Он ушёл из Аметиста униженным, опустошённым, сгорая в пламени гордыни и стыда. И в пламени этом родилась жажда мести. Он знал, что Царица принадлежала в племени Паука, и поклялся истреблять любого, кто носил в себе эту кровь. И само имя теллекурре стало ему ненавистно. Сталью и самым черным колдовством, что было ему доступно, обрушился он на земли Пауков, род Каракурта. И не было в его сердце жалости ни детям, ни к старикам, ни особенно к девам. И быть может извел бы он под корень все это зловредное семя, если бы не соперник. Тот, кто украл его судьбу, тот, кто возносился, как Властелин.

Когда вновь на небе вспыхнула Комета — древняя метка перемен, предвестница бед и надежд — Загребущий уже не был юным. Он был колдуном, чьё имя вызывало шёпоты и страх. И был пир в Вязе, при дворе Королевы. Там плелись речи и клятвы, замысливался великий союз против Эрина и его теллекурре. Там Загребущий вновь увидел своего двоюродного брата — барона Сенджака — и четырёх его дочерей. Того самого, что когда-то хохотал над его позором. Но теперь брат был смирен, как ягнёнок под ножом. Вий трещал под ударами Властелина и молил о помощи, и Загребущий не отказал.
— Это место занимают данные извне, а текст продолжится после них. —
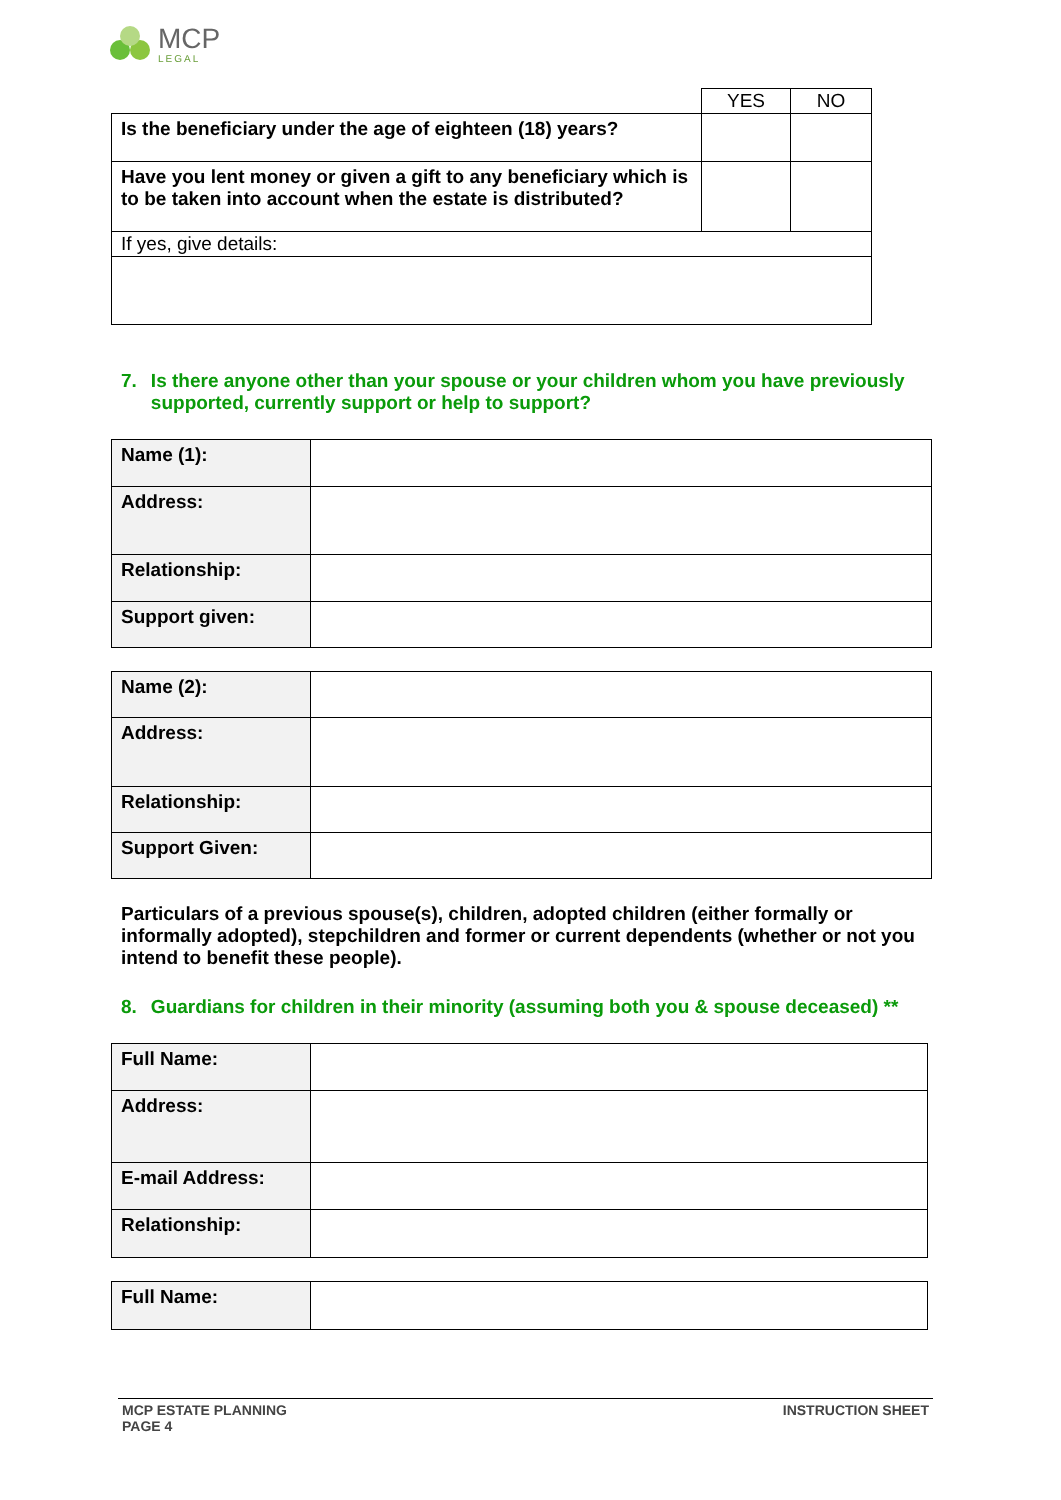MCP
LEGAL
| | YES | NO |
| --- | --- | --- |
| Is the beneficiary under the age of eighteen (18) years? | | |
| Have you lent money or given a gift to any beneficiary which is to be taken into account when the estate is distributed? | | |
| If yes, give details: | | |
7. Is there anyone other than your spouse or your children whom you have previously supported, currently support or help to support?
| Name (1): | |
| Address: | |
| Relationship: | |
| Support given: | |
| Name (2): | |
| Address: | |
| Relationship: | |
| Support Given: | |
Particulars of a previous spouse(s), children, adopted children (either formally or informally adopted), stepchildren and former or current dependents (whether or not you intend to benefit these people).
8. Guardians for children in their minority (assuming both you & spouse deceased) **
| Full Name: | |
| Address: | |
| E-mail Address: | |
| Relationship: | |
| Full Name: | |
MCP ESTATE PLANNING
PAGE 4
INSTRUCTION SHEET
Вернувшись на север, он собрал воинов и повёл поход на Лорды. И Эрин Безотчий вышел ему навстречу. Была битва, где от заклятий и чар сотрясались горы, а небо багровело от кровавых вспышек. Но всё было напрасно. Король Вия пал на поле, жалкий и бесславный. Цвет знати лёг костьми. Тогда впервые Загребущий осознал — один на один он не победит Властелина. И он бежал. Скрылся под покровом чар, что едва сдерживали натиск его величайшего врага.

Год спустя пала столица — древний Пращник. Королевская династия пресеклась. Знать рассеялась или преклонила колено. Тогда Загребущий выступил вперёд — не венчанный, не избранный, но единственный, кто мог удержать власть. Говорили, он очистил свой путь железом и чарами. Дядья и кузены исчезли в темноте, их тела так и не нашли. Лишь одна племянница, говорят, сумела уйти без следа. Лишь брат оставался с ним. Твердец.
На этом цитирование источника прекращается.